[GIVEN DATA Boundary: Start]
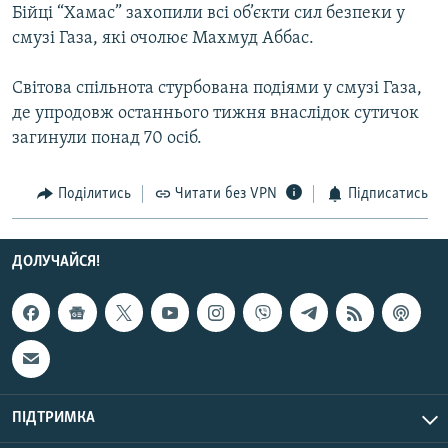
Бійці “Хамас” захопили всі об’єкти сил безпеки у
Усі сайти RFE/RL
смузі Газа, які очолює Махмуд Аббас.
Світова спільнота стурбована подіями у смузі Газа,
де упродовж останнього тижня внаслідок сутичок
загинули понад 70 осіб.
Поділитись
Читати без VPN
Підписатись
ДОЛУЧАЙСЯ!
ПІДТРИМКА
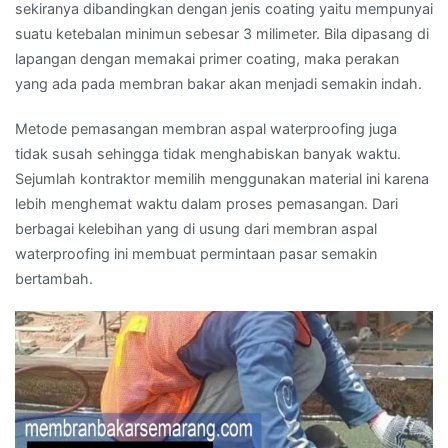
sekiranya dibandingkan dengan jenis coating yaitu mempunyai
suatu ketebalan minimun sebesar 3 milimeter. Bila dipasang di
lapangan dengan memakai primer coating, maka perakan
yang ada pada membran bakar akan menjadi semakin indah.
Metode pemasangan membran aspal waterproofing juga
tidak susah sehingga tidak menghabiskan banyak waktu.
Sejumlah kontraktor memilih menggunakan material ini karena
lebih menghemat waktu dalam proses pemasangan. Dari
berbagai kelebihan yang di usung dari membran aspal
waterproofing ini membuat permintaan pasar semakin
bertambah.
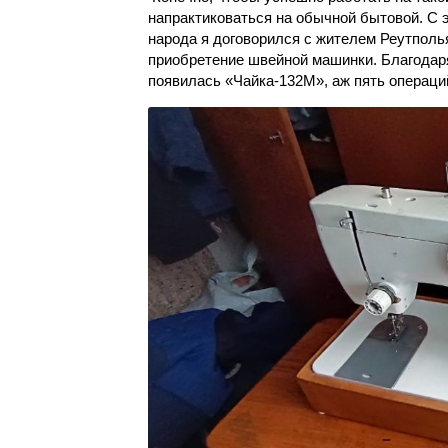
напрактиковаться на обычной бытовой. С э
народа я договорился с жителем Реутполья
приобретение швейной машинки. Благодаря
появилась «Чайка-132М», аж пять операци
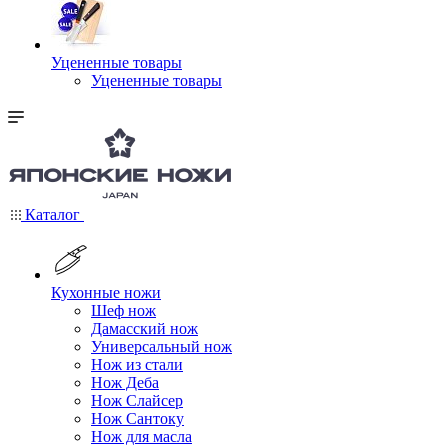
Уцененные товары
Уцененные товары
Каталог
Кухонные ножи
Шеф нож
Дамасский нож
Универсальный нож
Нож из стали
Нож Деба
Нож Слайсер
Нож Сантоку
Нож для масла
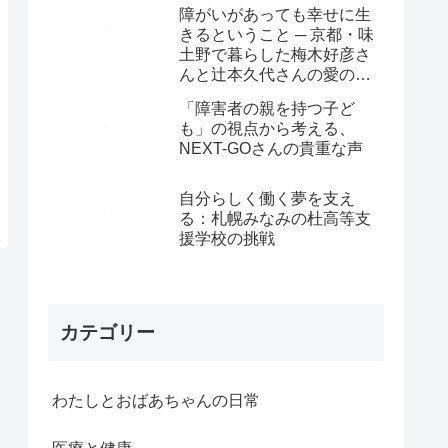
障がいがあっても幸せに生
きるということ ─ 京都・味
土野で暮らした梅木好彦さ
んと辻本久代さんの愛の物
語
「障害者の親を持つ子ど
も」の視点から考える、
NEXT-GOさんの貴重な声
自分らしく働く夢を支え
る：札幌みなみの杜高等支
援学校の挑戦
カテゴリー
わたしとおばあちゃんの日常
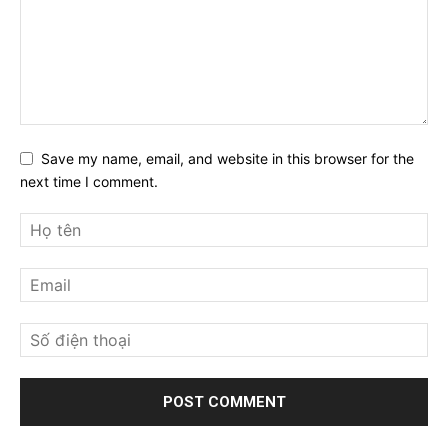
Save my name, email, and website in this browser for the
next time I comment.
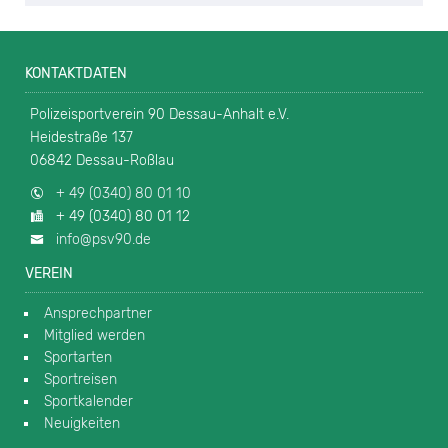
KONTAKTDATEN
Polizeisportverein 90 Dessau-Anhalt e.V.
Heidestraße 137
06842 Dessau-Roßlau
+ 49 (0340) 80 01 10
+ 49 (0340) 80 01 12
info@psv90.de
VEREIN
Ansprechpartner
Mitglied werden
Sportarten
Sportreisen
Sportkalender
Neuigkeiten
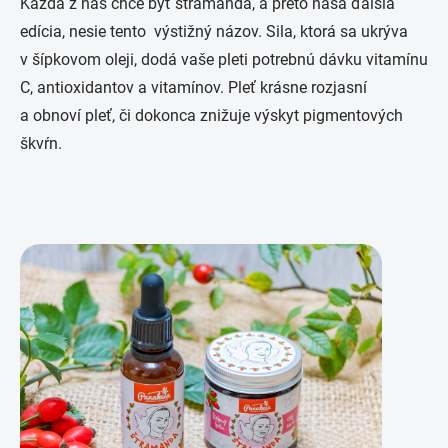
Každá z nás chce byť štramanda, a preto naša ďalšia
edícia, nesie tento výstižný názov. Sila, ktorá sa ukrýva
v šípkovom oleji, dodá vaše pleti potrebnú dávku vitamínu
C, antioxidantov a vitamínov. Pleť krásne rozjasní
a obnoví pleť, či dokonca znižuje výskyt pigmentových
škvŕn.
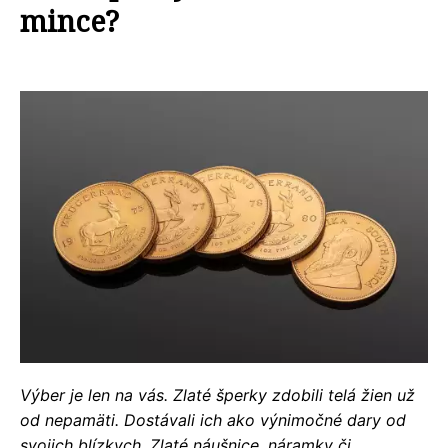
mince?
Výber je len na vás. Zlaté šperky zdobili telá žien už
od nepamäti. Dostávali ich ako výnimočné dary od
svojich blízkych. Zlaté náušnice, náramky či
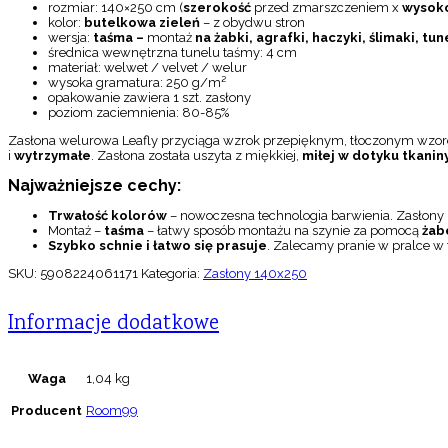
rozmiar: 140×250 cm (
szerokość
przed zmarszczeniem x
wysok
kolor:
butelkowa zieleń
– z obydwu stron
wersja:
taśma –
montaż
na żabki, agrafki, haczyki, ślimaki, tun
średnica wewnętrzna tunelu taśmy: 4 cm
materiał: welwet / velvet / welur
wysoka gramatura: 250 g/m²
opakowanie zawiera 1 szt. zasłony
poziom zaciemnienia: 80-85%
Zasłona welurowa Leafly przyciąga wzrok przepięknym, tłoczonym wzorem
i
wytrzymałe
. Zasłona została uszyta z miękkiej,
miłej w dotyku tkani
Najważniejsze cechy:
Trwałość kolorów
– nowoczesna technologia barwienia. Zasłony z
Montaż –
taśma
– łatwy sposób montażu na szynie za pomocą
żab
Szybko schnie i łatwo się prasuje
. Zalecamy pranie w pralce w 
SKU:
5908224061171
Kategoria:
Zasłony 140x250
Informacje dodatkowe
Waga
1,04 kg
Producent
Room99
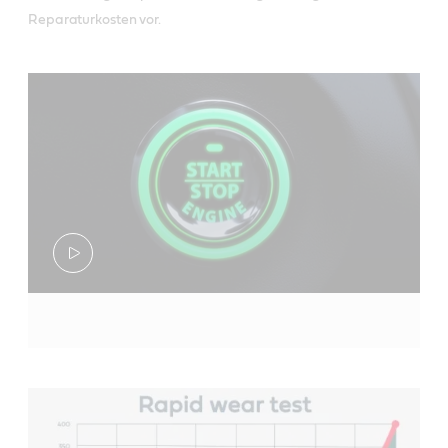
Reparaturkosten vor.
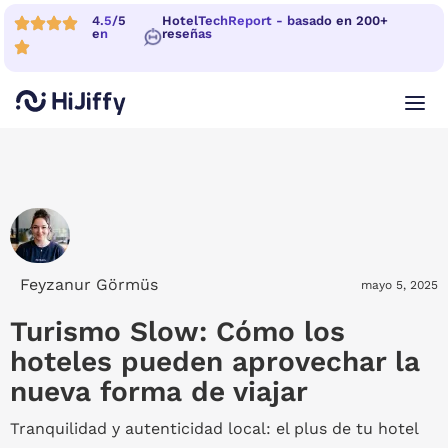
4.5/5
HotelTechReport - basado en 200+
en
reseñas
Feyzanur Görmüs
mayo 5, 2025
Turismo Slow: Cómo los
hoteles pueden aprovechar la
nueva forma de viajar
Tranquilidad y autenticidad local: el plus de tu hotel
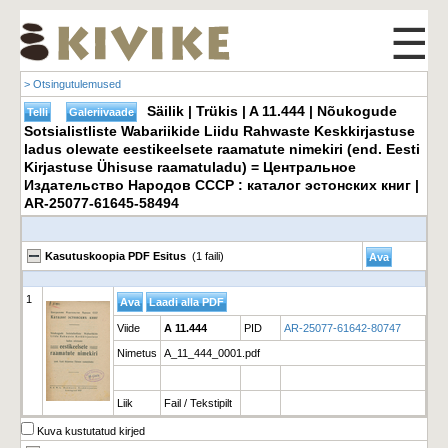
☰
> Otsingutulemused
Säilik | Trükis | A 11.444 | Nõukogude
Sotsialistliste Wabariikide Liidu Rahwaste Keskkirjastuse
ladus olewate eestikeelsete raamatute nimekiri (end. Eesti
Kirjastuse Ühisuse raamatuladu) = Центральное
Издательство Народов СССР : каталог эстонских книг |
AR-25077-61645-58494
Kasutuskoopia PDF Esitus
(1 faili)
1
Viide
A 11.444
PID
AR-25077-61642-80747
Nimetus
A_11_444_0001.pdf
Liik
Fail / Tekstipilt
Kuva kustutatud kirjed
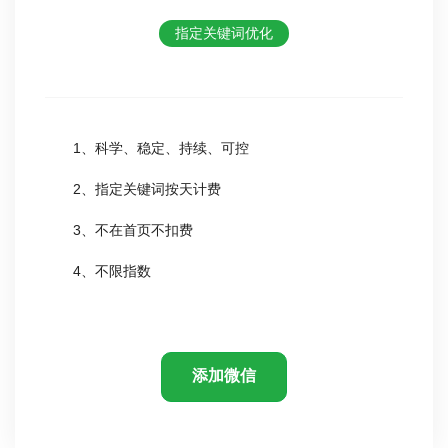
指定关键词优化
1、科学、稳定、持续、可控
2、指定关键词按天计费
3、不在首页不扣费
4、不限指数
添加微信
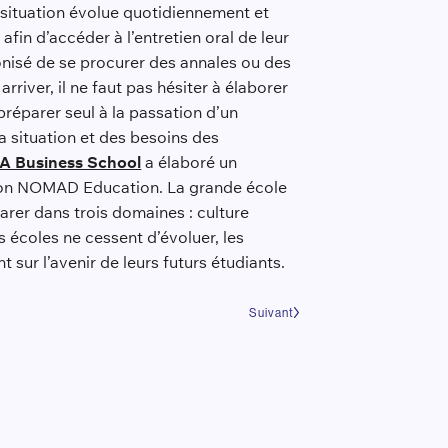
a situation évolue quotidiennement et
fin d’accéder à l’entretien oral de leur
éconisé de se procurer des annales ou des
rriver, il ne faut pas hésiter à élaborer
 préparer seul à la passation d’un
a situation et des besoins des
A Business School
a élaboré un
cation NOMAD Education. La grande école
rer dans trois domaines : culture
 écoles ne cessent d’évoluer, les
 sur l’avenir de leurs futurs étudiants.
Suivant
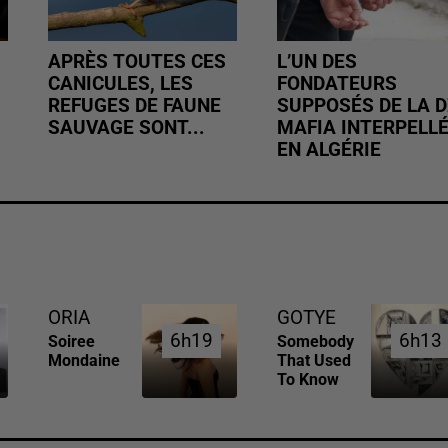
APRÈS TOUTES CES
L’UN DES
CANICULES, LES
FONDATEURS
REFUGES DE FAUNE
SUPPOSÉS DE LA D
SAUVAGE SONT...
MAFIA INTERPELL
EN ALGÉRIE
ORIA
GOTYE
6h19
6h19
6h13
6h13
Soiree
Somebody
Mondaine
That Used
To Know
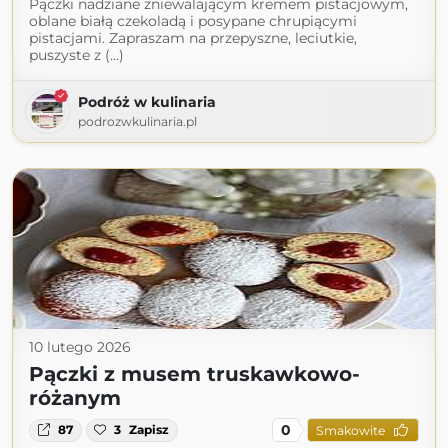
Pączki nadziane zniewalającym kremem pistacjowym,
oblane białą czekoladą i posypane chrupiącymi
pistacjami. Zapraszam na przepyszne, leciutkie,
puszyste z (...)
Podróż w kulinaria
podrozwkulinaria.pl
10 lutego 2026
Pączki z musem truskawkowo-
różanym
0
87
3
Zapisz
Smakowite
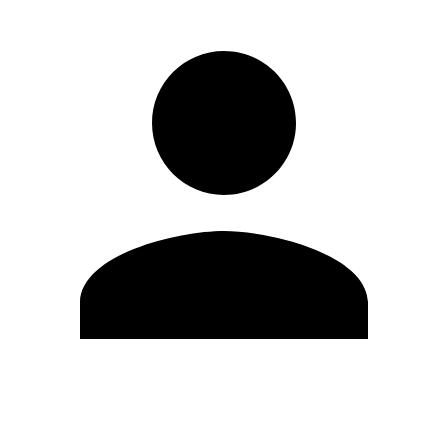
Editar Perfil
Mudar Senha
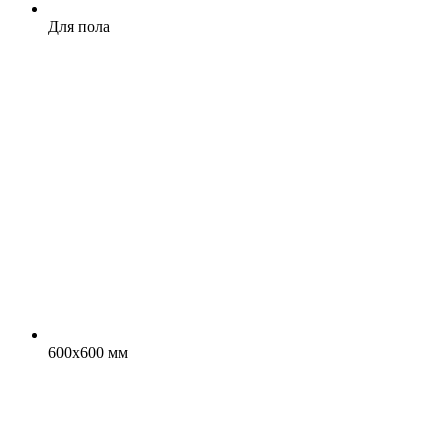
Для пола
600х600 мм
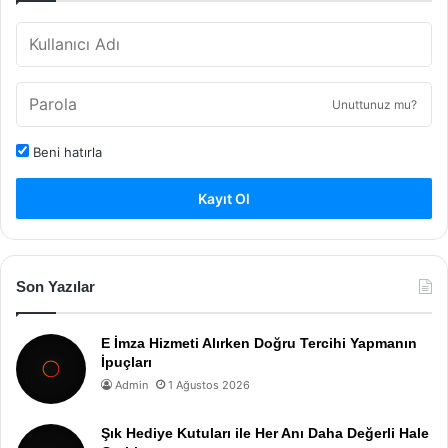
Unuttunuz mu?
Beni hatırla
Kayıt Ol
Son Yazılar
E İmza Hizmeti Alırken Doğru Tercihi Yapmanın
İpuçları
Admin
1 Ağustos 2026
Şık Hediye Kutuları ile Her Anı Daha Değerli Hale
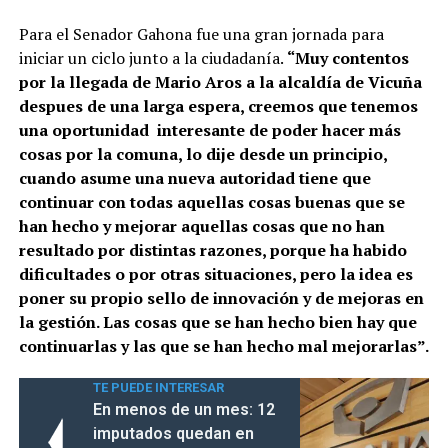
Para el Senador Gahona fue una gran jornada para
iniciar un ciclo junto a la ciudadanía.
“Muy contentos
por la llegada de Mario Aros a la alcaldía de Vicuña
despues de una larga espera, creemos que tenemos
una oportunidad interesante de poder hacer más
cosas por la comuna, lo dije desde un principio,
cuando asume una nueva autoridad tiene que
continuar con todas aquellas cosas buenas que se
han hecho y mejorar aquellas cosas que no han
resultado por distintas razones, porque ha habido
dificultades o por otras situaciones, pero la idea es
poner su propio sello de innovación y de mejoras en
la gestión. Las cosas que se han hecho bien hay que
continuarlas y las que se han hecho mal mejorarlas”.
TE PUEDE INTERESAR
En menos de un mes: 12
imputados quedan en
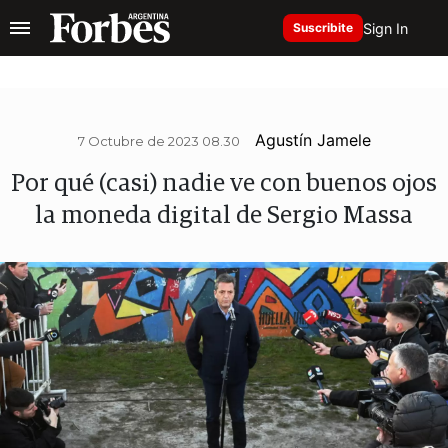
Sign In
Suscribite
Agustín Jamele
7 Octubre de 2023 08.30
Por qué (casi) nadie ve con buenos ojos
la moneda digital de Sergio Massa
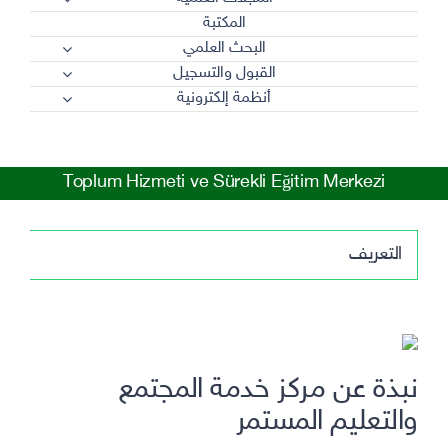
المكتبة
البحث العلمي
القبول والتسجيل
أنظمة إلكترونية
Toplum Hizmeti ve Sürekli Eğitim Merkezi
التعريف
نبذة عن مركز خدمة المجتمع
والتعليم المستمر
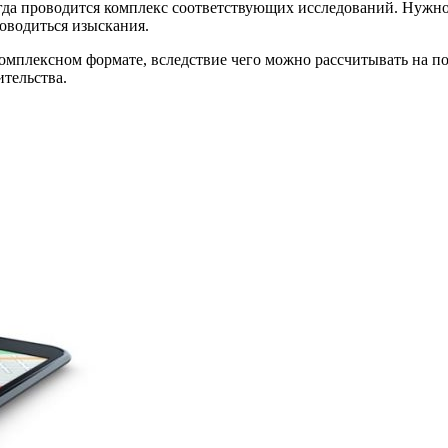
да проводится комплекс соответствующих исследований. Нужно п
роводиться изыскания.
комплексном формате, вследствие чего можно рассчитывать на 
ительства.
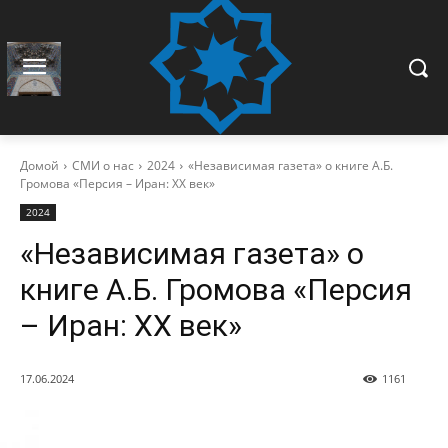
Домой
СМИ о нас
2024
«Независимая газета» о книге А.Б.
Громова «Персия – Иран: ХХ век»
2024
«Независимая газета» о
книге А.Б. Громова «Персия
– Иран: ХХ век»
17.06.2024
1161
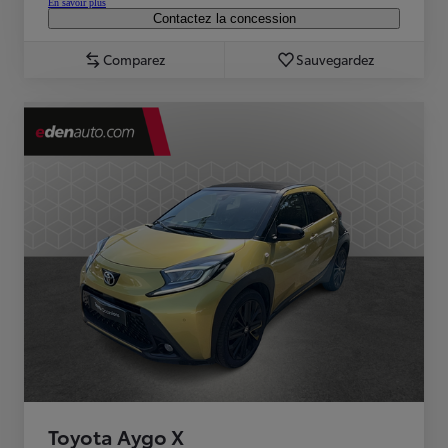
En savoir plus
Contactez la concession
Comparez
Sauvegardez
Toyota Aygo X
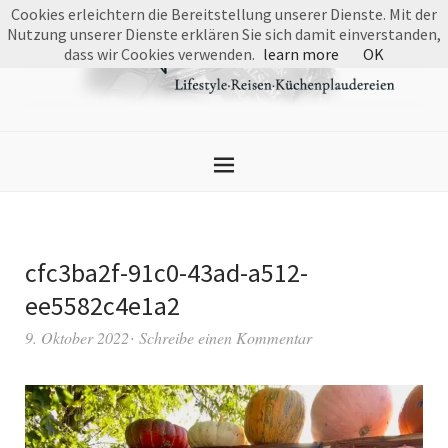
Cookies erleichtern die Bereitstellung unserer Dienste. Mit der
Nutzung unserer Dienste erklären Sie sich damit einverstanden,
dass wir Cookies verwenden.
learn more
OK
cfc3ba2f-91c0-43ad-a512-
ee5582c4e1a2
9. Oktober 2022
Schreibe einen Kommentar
[GIVEN DATA Boundary: End]
EXERCISE GOAL: Put down exactly the lines of the data above that run from its first line through the line bearing "materiał: welwet / velvet / welur", and no pictures.

RESPONSE AREA:
Бійці “Хамас” захопили всі об’єкти сил безпеки у
Усі сайти RFE/RL
смузі Газа, які очолює Махмуд Аббас.
Світова спільнота стурбована подіями у смузі Газа,
де упродовж останнього тижня внаслідок сутичок
загинули понад 70 осіб.
Поділитись
Читати без VPN
Підписатись
ДОЛУЧАЙСЯ!
ПІДТРИМКА
sekiranya dibandingkan dengan jenis coating yaitu mempunyai
suatu ketebalan minimun sebesar 3 milimeter. Bila dipasang di
lapangan dengan memakai primer coating, maka perakan
yang ada pada membran bakar akan menjadi semakin indah.
Metode pemasangan membran aspal waterproofing juga
tidak susah sehingga tidak menghabiskan banyak waktu.
Sejumlah kontraktor memilih menggunakan material ini karena
lebih menghemat waktu dalam proses pemasangan. Dari
berbagai kelebihan yang di usung dari membran aspal
waterproofing ini membuat permintaan pasar semakin
bertambah.
напрактиковаться на обычной бытовой. С э
народа я договорился с жителем Реутполья
приобретение швейной машинки. Благодаря
появилась «Чайка-132М», аж пять операци
Уцененные товары
Уцененные товары
Каталог
Кухонные ножи
Шеф нож
Дамасский нож
Универсальный нож
Нож из стали
Нож Деба
Нож Слайсер
Нож Сантоку
Нож для масла
障がいがあっても幸せに生
きるということ ─ 京都・味
土野で暮らした梅木好彦さ
んと辻本久代さんの愛の物
語
「障害者の親を持つ子ど
も」の視点から考える、
NEXT-GOさんの貴重な声
自分らしく働く夢を支え
る：札幌みなみの杜高等支
援学校の挑戦
カテゴリー
わたしとおばあちゃんの日常
Save my name, email, and website in this browser for the
next time I comment.
KONTAKTDATEN
Polizeisportverein 90 Dessau-Anhalt e.V.
Heidestraße 137
06842 Dessau-Roßlau
+ 49 (0340) 80 01 10
+ 49 (0340) 80 01 12
info@psv90.de
VEREIN
Ansprechpartner
Mitglied werden
Sportarten
Sportreisen
Sportkalender
Neuigkeiten
Každá z nás chce byť štramanda, a preto naša ďalšia
edícia, nesie tento výstižný názov. Sila, ktorá sa ukrýva
v šípkovom oleji, dodá vaše pleti potrebnú dávku vitamínu
C, antioxidantov a vitamínov. Pleť krásne rozjasní
a obnoví pleť, či dokonca znižuje výskyt pigmentových
škvŕn.
mince?
Výber je len na vás. Zlaté šperky zdobili telá žien už
od nepamäti. Dostávali ich ako výnimočné dary od
svojich blízkych. Zlaté náušnice, náramky či
rozmiar: 140×250 cm (
szerokość
przed zmarszczeniem x
wysok
kolor:
butelkowa zieleń
– z obydwu stron
wersja:
taśma –
montaż
na żabki, agrafki, haczyki, ślimaki, tun
średnica wewnętrzna tunelu taśmy: 4 cm
materiał: welwet / velvet / welur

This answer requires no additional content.